2c 01 05 00 ca c1 02 fa 01 f4 31 20 20 20 20 20 20 … 20 20 20 20 20 20 20 20 04 cf 78 71 0b 0d 0b 09 01
From the 4th byte onwards
0 — use token zero (any value up to 250 will be a token id)
ca — next column is a real column of length 2 (length are 200 + actual length)
c1 02 — value = 1
fa 0a f4 — next column is a real column of length 500 (lengths over 249 (?) use 3 bytes, starting with fa)
31 20 … 20 — column value
04 — use token 4
cf — next column is a real column of length 7 (0xcf = 207)
78 71 0b 0d 0b 09 01 — value
Thanks Jonathan!
We thought it was some kind of OLTP compressed block. I wonder where the difference is between this compression type and the “BASIC/OLTP” compression type. They are reported differently in dbms_compression.get_compression_type.
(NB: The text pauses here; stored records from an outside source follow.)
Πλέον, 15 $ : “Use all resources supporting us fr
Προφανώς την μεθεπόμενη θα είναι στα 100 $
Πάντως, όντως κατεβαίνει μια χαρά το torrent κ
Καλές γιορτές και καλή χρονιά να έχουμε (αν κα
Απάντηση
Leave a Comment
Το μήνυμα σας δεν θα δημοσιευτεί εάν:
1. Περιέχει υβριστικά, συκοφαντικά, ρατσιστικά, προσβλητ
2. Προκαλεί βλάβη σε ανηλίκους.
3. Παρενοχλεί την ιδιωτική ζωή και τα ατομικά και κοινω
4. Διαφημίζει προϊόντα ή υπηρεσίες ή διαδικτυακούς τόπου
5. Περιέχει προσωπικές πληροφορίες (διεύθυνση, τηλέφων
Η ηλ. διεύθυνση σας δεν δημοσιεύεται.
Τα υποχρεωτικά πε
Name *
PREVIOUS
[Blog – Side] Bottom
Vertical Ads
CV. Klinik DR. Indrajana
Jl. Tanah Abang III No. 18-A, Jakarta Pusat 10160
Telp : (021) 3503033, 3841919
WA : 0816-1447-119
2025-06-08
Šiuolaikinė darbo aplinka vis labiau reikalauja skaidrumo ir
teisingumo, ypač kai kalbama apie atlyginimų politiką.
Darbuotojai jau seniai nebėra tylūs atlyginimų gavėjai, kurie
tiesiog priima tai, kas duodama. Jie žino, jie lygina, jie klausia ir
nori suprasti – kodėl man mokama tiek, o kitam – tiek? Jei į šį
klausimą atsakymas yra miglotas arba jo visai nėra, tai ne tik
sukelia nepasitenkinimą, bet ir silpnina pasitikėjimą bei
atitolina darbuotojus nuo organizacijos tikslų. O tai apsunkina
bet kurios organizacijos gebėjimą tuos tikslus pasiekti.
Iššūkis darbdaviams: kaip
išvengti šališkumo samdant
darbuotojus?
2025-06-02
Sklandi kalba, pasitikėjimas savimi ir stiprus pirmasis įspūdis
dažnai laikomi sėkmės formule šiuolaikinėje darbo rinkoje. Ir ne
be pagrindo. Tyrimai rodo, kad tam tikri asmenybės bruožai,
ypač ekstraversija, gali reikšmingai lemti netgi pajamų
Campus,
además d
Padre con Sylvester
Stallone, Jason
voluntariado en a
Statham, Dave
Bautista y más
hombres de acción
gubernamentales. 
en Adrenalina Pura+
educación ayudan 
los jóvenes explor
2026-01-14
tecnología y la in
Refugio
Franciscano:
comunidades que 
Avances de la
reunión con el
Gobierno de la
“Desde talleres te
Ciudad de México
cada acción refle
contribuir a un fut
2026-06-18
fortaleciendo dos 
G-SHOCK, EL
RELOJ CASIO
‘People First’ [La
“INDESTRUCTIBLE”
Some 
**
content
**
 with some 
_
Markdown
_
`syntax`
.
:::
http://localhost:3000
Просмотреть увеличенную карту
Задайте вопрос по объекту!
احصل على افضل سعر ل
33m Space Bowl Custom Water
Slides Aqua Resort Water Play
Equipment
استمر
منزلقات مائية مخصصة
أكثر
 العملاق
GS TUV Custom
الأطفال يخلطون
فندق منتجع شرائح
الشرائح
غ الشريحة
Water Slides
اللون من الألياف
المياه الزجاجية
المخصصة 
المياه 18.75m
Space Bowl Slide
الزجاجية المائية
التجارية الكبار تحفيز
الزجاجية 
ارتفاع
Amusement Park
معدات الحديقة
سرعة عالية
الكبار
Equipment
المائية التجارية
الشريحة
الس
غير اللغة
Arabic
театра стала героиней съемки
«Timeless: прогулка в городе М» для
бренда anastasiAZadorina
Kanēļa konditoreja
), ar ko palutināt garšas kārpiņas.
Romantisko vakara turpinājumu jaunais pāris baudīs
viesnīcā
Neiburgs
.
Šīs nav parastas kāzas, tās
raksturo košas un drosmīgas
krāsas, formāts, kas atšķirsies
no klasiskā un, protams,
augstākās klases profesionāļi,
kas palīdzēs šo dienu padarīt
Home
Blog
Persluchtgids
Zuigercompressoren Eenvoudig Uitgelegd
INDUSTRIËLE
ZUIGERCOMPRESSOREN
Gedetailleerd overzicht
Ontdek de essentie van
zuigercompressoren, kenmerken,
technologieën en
Maybe this new type has been introduced to better indicate that the rows in it were initially stored in a CU? There are some flags worth looking at (flag=-0—-X-, r0_9ir2=0x1, flag_9ir2) that might give us a clue. I will update the post should I find something.
And again thanks for clarifying on how to read the bindmp.
Martin
Hey Martin
I can’t offer a technical explanation but I do have a theory which is more based on the commercials.
Oracle Storage users are allowed to use Hybrid Columnar Compression. This is not a separate license, but rather a (generic) feature for which permission is granted if you use Exadata, SuperCluster, ZFS Storage Appliance, etc. The important fact is that you do not need to purchase the Advanced Compression Option license at $11,500 list price per licensable core.
I think it’s a potential issue for Oracle that any update on an HCC row results in some of the table being left in a state of OLTP compression, which is actually a technology that requires the ACO license. Until now, Oracle had no way of knowing if a customer was using OLTP without the license or simply using HCC for which no license is required.
It therefore seems a sensible hypothesis that the new compression type of 64 is actually a differentiator so that Oracle can correctly audit customers use of compression…?
-flash
Martin,
A correction to my note – I suggested 249 as the greatest length before Oracle switches to 3 bytes for length; I forgot to allow for the 200 which is the starting point anyway, so the switch comes with 50 bytes (49 bytes => f9, 50 bytes => fa 00 32).
Looking forward to any further details you uncover.